To think that art music differs from plumbing in the above respects is to maintain a rather atavistic conception of art, one that reaches back to the days of art patronage by the Church, or perhaps to the Romantic period when artists had to reinvent themselves as a priesthood responsible for giving us access to the otherworldly realm of spiritual values.  To me, this view of art as applied metaphysics is no more credible than explanations of weather events by actions of Olympian gods, but this is not to say that art music is little more than glorified plumbing.  One relevant difference is that a piece of art music aims to elicit emotional and intellectual responses which are both rewarding and repeatable.  And here lies the problem.  The listener's responses can be sabotaged by all sorts of things, including extra-musical (biographical, political, historical) information linked to  the work in the listeners's mind.  Worse, the effect may vary dramatically depending on the listener's nationality, ethnicity, age, gender, and other individual characteristics.

All this may be of interest to psychology of art, but there are no moral dilemmas to be massaged out of the fact that we may perceive some evils in this world as personal and, as a result, do what we can to avoid works of art which connect our minds to such evils.  Rational as they are, these are not moral decisions.  They are manifestations of psychological defense mechanisms and that's all there is to them as far as art is concerned.  Today civilized people surely deplore the evil of the Spanish Inquisition, yet they do not seem to mind the public display of  El Greco's well-known portrait of the Grand Inquisitor Fernando Niño de Guevara.  The passage of time does not make evil acceptable.  It only makes it impersonal.

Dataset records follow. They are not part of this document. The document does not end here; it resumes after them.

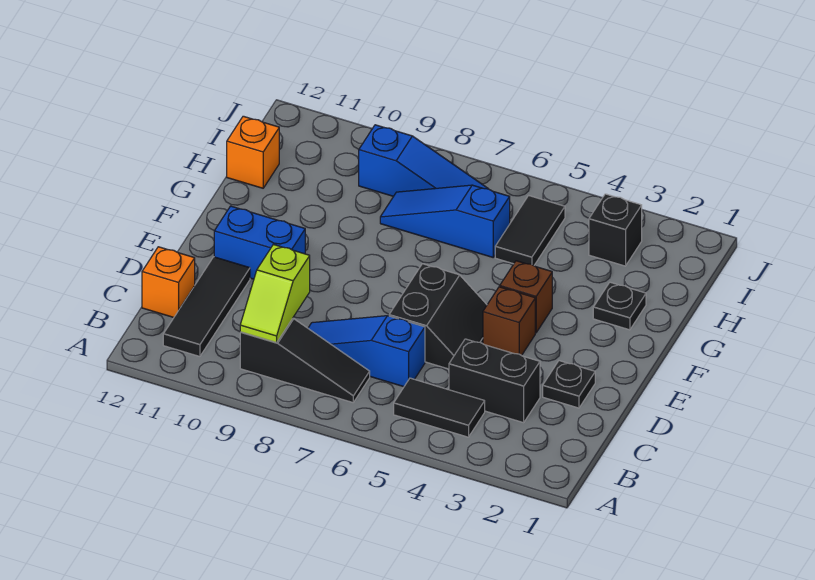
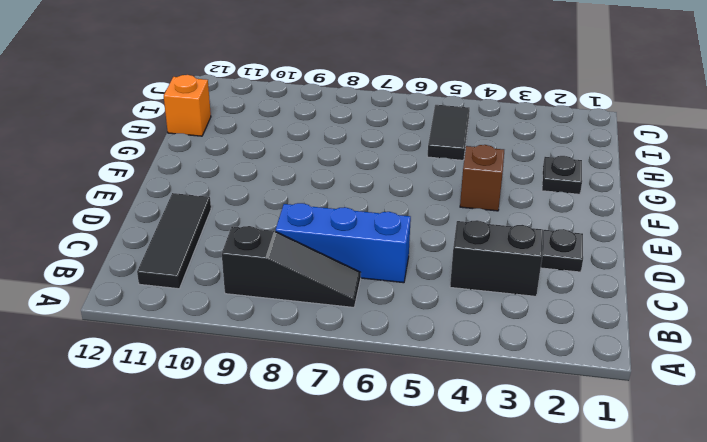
blue 1x3 brick [276,203,411,283] -> blue 1x3 slope [308,316,425,387]
none -> black 1x2 tile [394,378,485,437]
none -> orange 1x1 brick [142,247,195,317]
none -> black 2x2 slope [389,264,487,369]

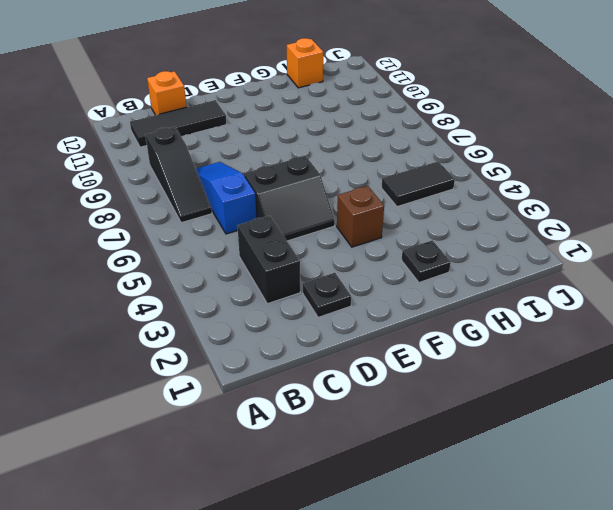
none -> black 1x2 tile [394,378,485,437]
none -> brown 1x1 brick [483,287,535,356]
none -> blue 1x2 brick [214,206,305,279]

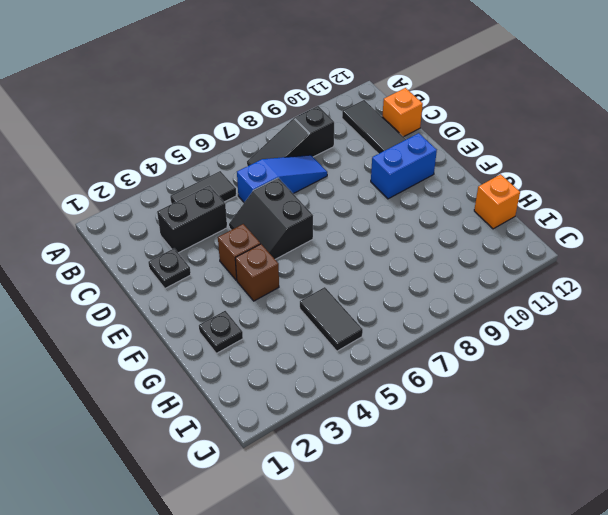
none -> blue 1x3 slope [380,185,510,257]
none -> black 1x1 brick [589,194,642,266]
none -> blue 1x3 slope [359,125,488,196]

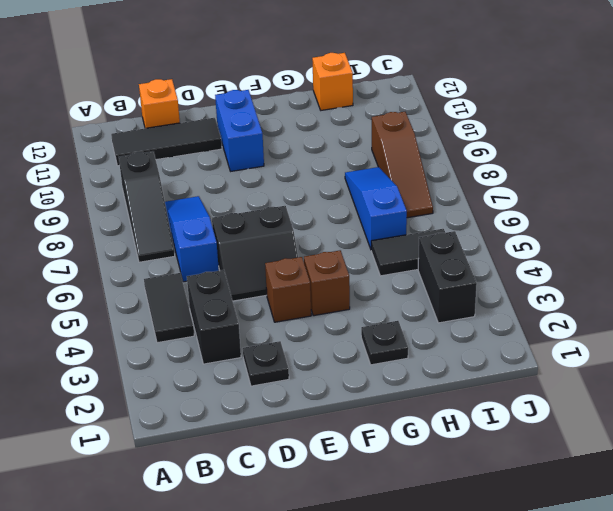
black 1x2 brick [418,231,477,323] -> black 1x1 brick [589,194,642,266]
brown 1x3 slope [372,112,433,218] -> blue 1x3 slope [359,125,488,196]
none -> lime 1x2 slope [240,245,310,343]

Which is why I do not consider myself a moral defective for listening to music composed by card-carrying Communists or recorded by card-carrying Nazis.  Or for enjoying operas whose librettos are full of misogyny and sexual violence.   And when it comes to the music of Elliott Carter - the music which over the years has meant more to me than that of any other composer save for Beethoven - I feel no need to make excuses for returning time and again to concert recordings of Carter's works by the now disgraced American conductor James Levine.  Whether in Carter's late-period Three Illusions (Boston Symphony, 2007) or in the early Variations for Orchestra (Munich Philharmonic, 2003), Levine's measured tempi, rich (but never thick) textures, and vocal shaping of melodic lines offer a fascinating alternative to the coolly analytical readings of Pierre Boulez or the airy, fleet, and sparkling interpretations of Oliver Knussen.

I do not know if the allegations against James Levine are true; and as far as I can tell they are likely to remain just that - allegations.  In any case, as the sordid details of Levine's private life fade with time, he may eventually join the still growing company of sinners of art music, the company we keep because, for us, art is what gives life much of its meaning.

For others, there is always the company of Buddhist monks.


2 comments:

Martin said...

I believe there are even stories about Buddhist monks...You have my complete agreement regarding this whole "thought-crime" mania that is going around. And of course, art (of any kind) has nothing to do with the morals of its creator - as you so eloquently point out.
Thanks for the beautiful recordings.
Best
Martin

Colin Green said...

Bad people can produce good music and good people can make rubbish. There’s no direct correspondence between a person’s character and their artistic abilities, further confirmation that the world can be an unjust place. It’s an obvious point, but one which many feel it impossible to recognise. If someone makes something I like they must be a most excellent person, and when someone does something bad, they must be condemned in all respects. It’s simpler that way.